» **To-do item**: In the lines below, replace every "Source code" with "Program source" and keep everything else the same.

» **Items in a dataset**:
※

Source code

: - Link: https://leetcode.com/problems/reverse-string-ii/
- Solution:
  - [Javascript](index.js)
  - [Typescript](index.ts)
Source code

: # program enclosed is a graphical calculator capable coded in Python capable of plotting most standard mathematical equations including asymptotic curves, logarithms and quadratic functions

※

» **Answer to this task**:
Program source

: - Link: https://leetcode.com/problems/reverse-string-ii/
- Solution:
  - [Javascript](index.js)
  - [Typescript](index.ts)
Program source

: # program enclosed is a graphical calculator capable coded in Python capable of plotting most standard mathematical equations including asymptotic curves, logarithms and quadratic functions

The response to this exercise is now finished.